Bond notes debate dominates market

RESERVE Bank of Zimbabwe chief John Mangudya was this week taken to task over the introduction of bond notes as an export incentive measure backed by a US$200 million facility from Afrexim Bank at a breakfast meeting held in the capital.

By Fidelity Mhlanga

Economists called for a 3% import tax across the board as an incentive for exporters.

This comes after Mangudya announced last week the central bank had established a US$200 million foreign exchange and export incentive facility to cushion the high demand for the US dollar and to provide an incentive of 5% on all foreign exchange receipts through bond notes.

The announcement bond notes would be introduced in two months’ time sparked panic monetary authorities were contemplating sneaking the infamous Zimbabwean dollar through the back door.

Strategic Research Analysis senior advisor Ashok Chakravarti on Wednesday said introducing a 3-5% import tax across the board would be a better way to stimulate exports in the country.

“We should put a 3% import tax across the board on all imports. Many other countries have done that and this will help. It is going to reduce imports and will give incentives to exports. I think the bond notes are unnecessary. We need to put a 3-5% import levy,” Chakravarti said at a breakfast meeting held by the Zimbabwe National Chamber of Commerce.
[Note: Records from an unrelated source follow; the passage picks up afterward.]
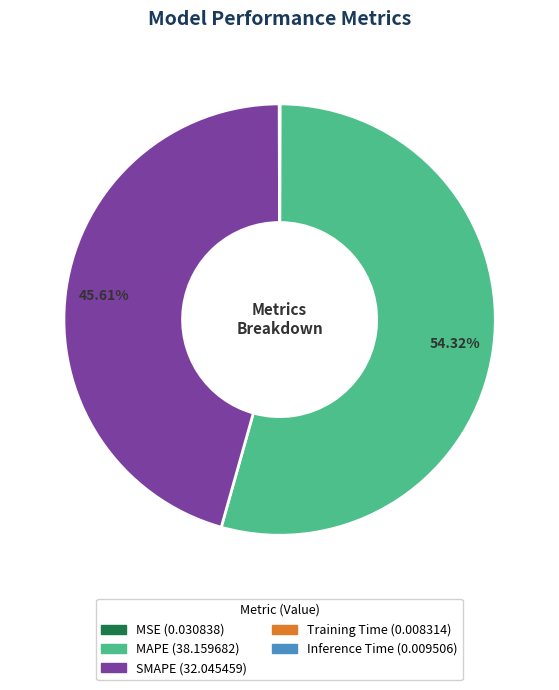

Does any single category account for the majority?

Yes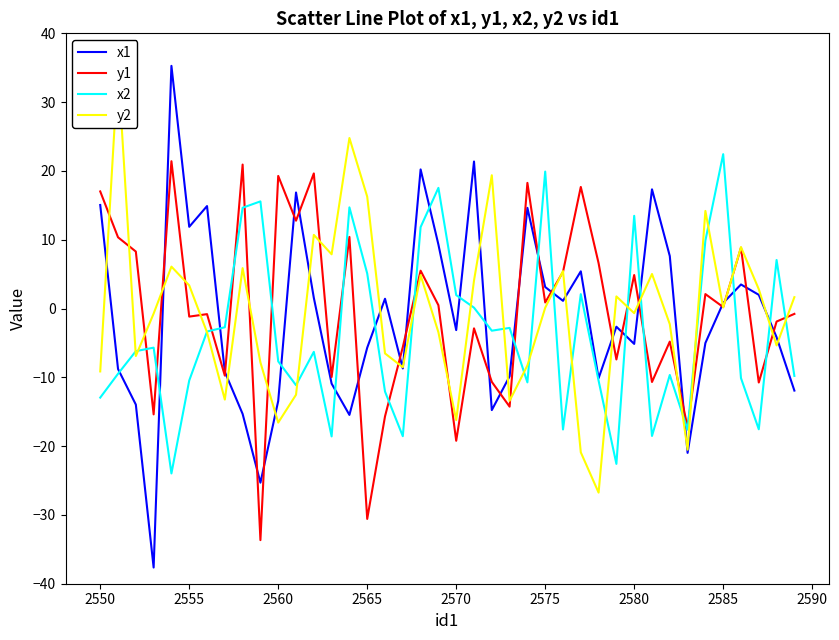

What is the average value of the y2 series?

-0.6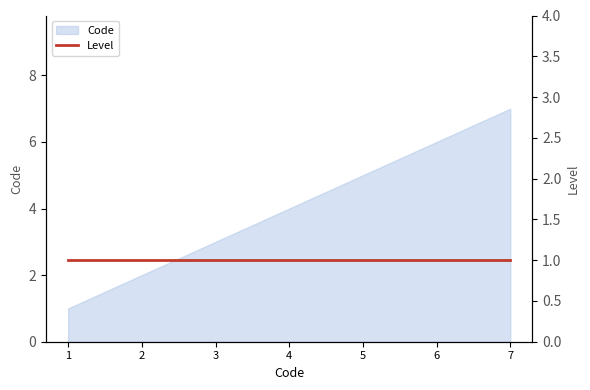

How many categories are shown in the chart?

7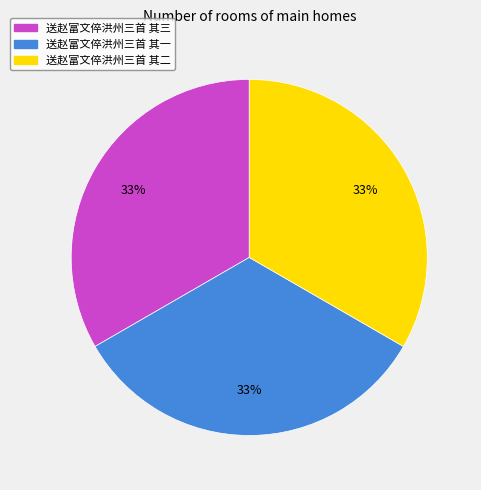

To the nearest percent, what is the combined percentage of 送赵富文倅洪州三首 其三 and 送赵富文倅洪州三首 其一?

67%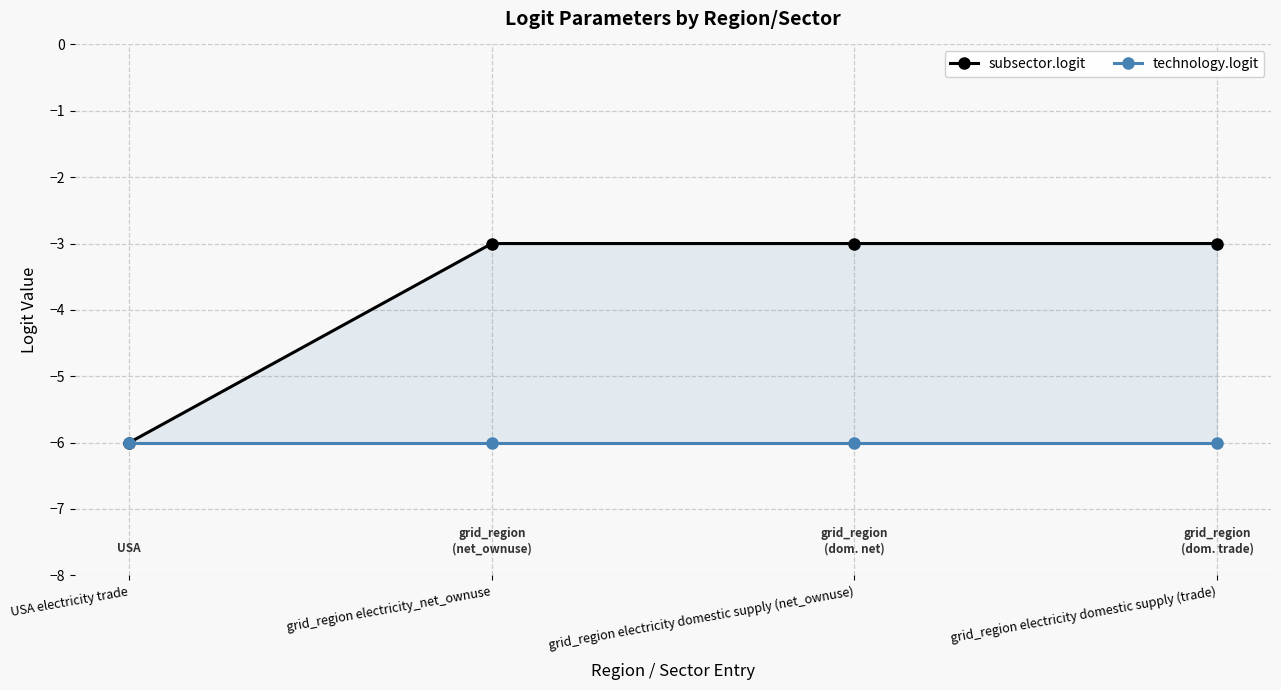

True or false: technology.logit and subsector.logit intersect in this chart.

False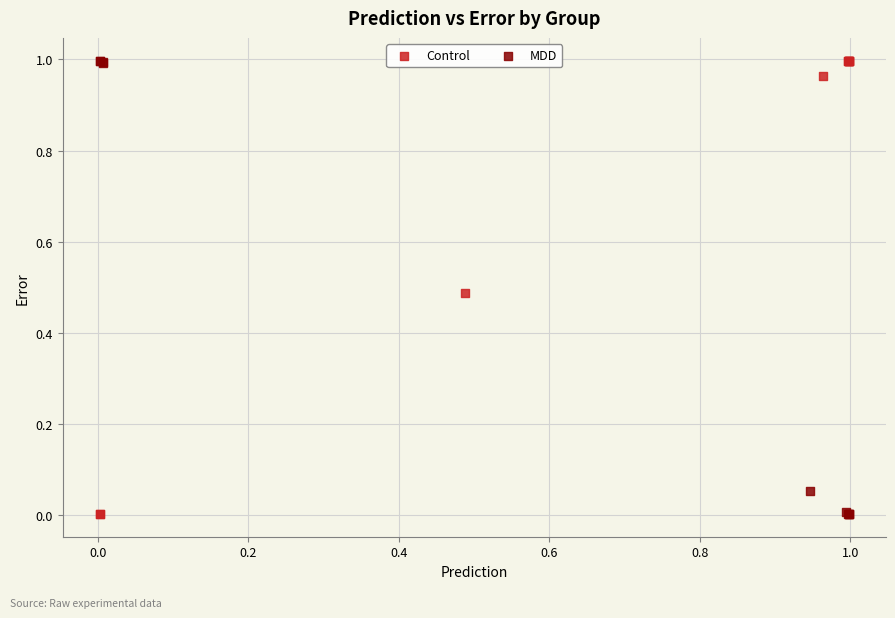

What are all the series names shown in the legend?

Control, MDD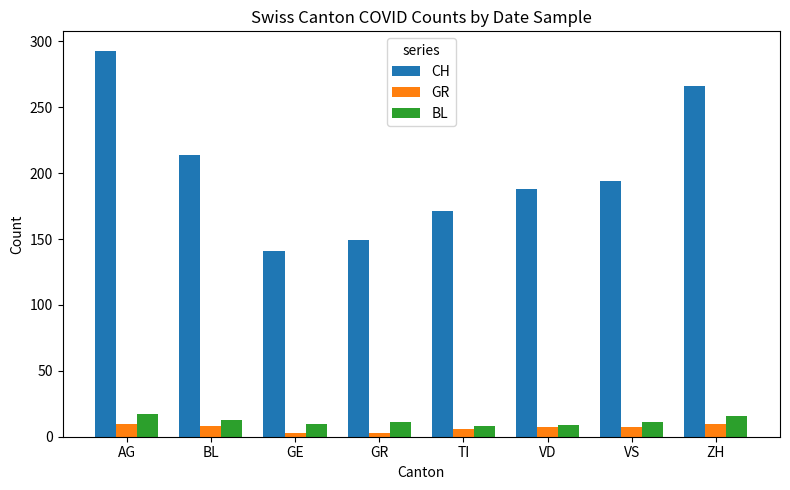

What is the label of the 7th bar from the right?

BL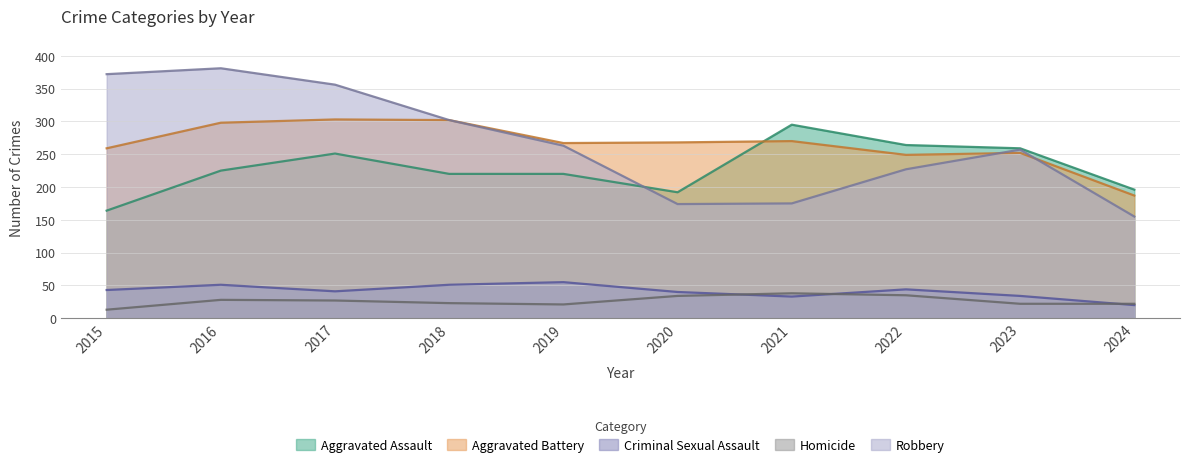

In Homicide, how many points are higher than both neighbors (excluding endpoints)?

2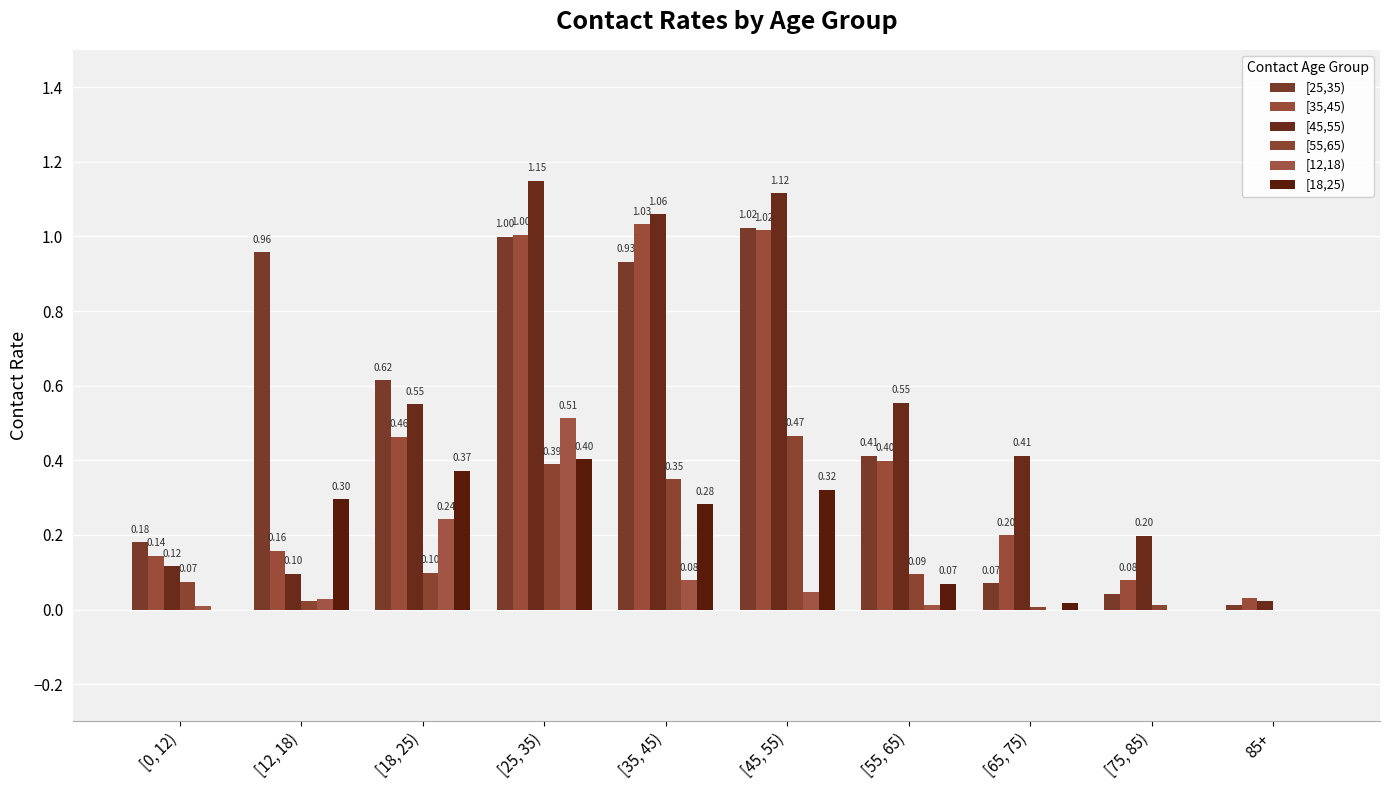

How many groups of bars are there?

10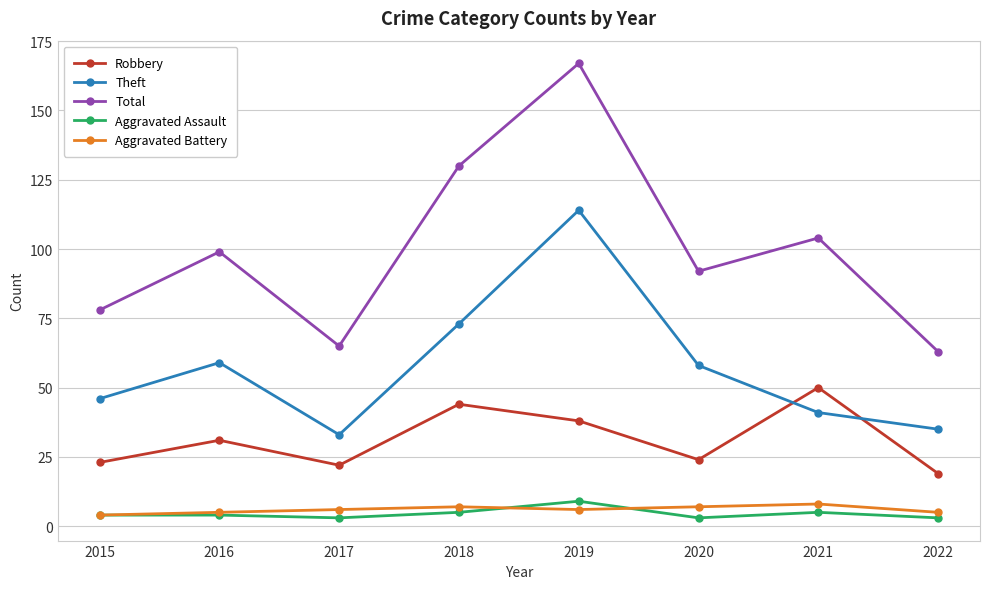

How many data points in Theft are less than 58?

4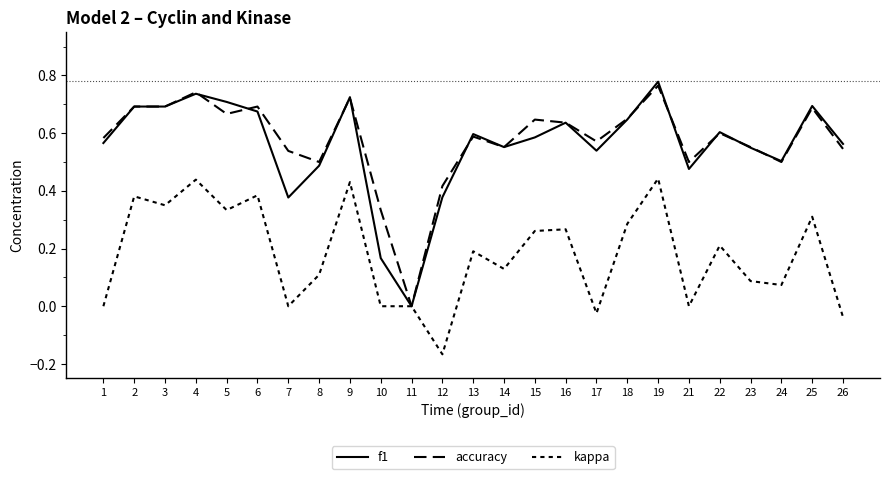

At how many categories does at least one series exceed 0?

24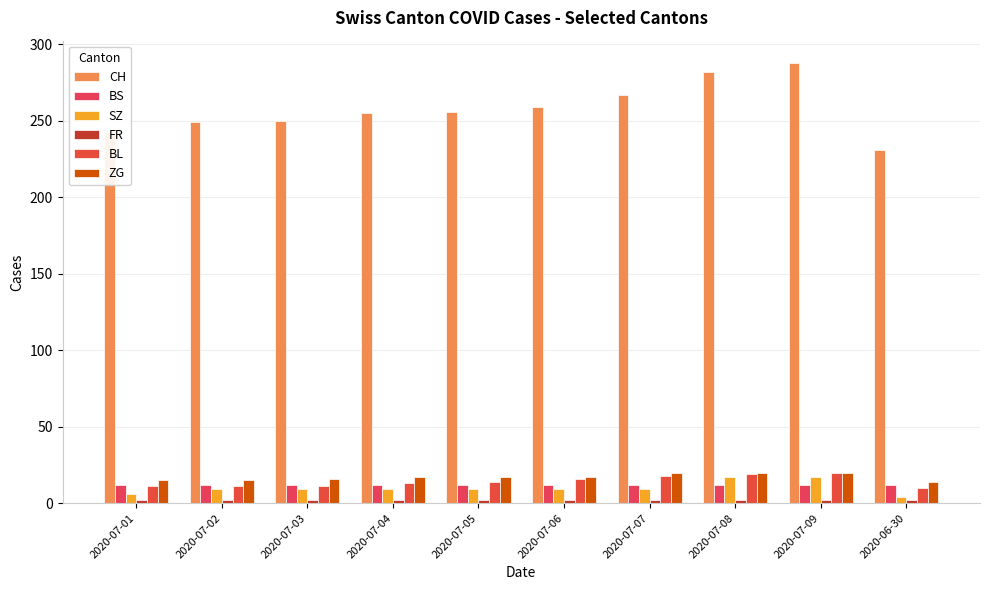

Which series has the largest total across all categories?

CH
However, Mangudya said the issue of raising the import tax would push commodity prices high as well as impact on some exporters importing raw materials.

“We have done some sensitivity analysis to look at what is good for this economy. This country is not ready for the import tax because we are not getting enough from the current tax heads. There are containers of goods that are coming in the country without paying duty,” Mangudya said.

“Bond coins were for solving the change problems, bond notes are an export incentive. It’s called a token of appreciation. We can’t put the money in US dollar in the economy because it will vanish.”

To address the liquidity crisis, Chakravarti said government must avoid over expenditure and plug cash leakages.
He also queried why government was floating treasury bills of about US$2 billion in a small economy like Zimbabwe, where deposits were sitting at US$5 billion.

Mangudya said the usage of the US dollar coming from export earnings currently at US$3,6 billion, against other currencies has been growing in the country since 2009.

According to Mangudya, the use of the US dollar in 2009 was 49% before surging to 50%, 60%, 70%, 95% in 2013, 2014, 2015, 2016 respectively.

He said in the 90s exports were hovering around US$1,7 billion against the current US$3,6 billion, adding that the utilisation of the money had ballooned through excessive imports that are draining liquidity from the economy.
Mangudya said he was mulling an incentive for money transfer agencies to boost the channeling of money in to the country.

He took a swipe at some retailers who stash cash at their homes depriving banks of deposits, a situation currently aggravating the cash shortages in the country.

One exporter, Lovemore Mukono, said he feared monetary authorities would print up to a billion of bond notes, more than the US$200 million facility and cause chaos similar to that of 2008 era.

“The team which has been advising you is the same team which destroyed the economy in 2008. Who is going to supervise that when we are asleep at home more money won’t be printed,” Mukono asked.